Local poultry raisers continued to slam the Department of Agriculture (DA) for releasing “misleading data” on the country’s volume of poultry imports at a time when raisers want the agency to limit importation while traders lobby for the opposite.

Earlier, the DA published data from the Bureau of Animal Industry (BAI) showing a 23-percent decline in the country’s poultry meat imports to 33,000 metric tons (MT) in May from 43,000 MT in January.

However, latest data from the BAI showed that compared to last year, imported chicken products during the first five months dramatically rose by 50.34 percent to 178,300 MT from last year’s 118,600 MT.

The volume of imported chicken cuts alone surged by 140.57 percent to 23,000 MT from 9,500 MT.

Volume of leg quarters and whole chicken also reached 43,440 MT and 545 MT, respectively.The importation of mechanically deboned meat (MDM)—a major bone of contention among stakeholders—also surged by 45.21 percent to 108.43 million kilos.

MDM is a raw material mainly used for manufacturing of canned goods, which the agency said did not compete with local poultry.

“It is a blatant attempt to distort the truth that DA and BAI refuse to accept that imports have threatened the industry and jobs of local farmers and poultry raisers,” said United Broilers Raisers Association (Ubra) president Bong Inciong.

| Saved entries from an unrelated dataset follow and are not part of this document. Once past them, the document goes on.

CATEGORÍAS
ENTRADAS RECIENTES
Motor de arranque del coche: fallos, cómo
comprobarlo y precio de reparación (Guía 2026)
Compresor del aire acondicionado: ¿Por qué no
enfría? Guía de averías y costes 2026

He noted that chicken prices at the farm gate tumbled to P30 a kilo during the height of the lockdown, or 42 percent lower than the average production cost for chicken.

“This is the reason why we cannot accept the reasoning of the DA, especially BAI, that imports are not a threat much less a cause of the sufferings of the industry,” Inciong said.

BAI Director Ronnie Domingo, for his part, said in a phone interview that the agency “has no jurisdiction over the volume, format and type of meat to be imported,” and trade remedies such as the imposition of safeguard duties that could discourage traders from importing the commodity could not easily be implemented.

But according to Ubra, this has become the DA’s “perpetual excuse to do nothing and just leave farmers and producers to be slaughtered by commodities from countries with heavily subsidized agricultural systems.”

Agriculture Secretary William Dar, who has been at the center of the controversy, maintained his position that the DA would strengthen support to boost the production of local poultry.

However, the budget for the agency’s new programs—except for rice—have yet to be approved.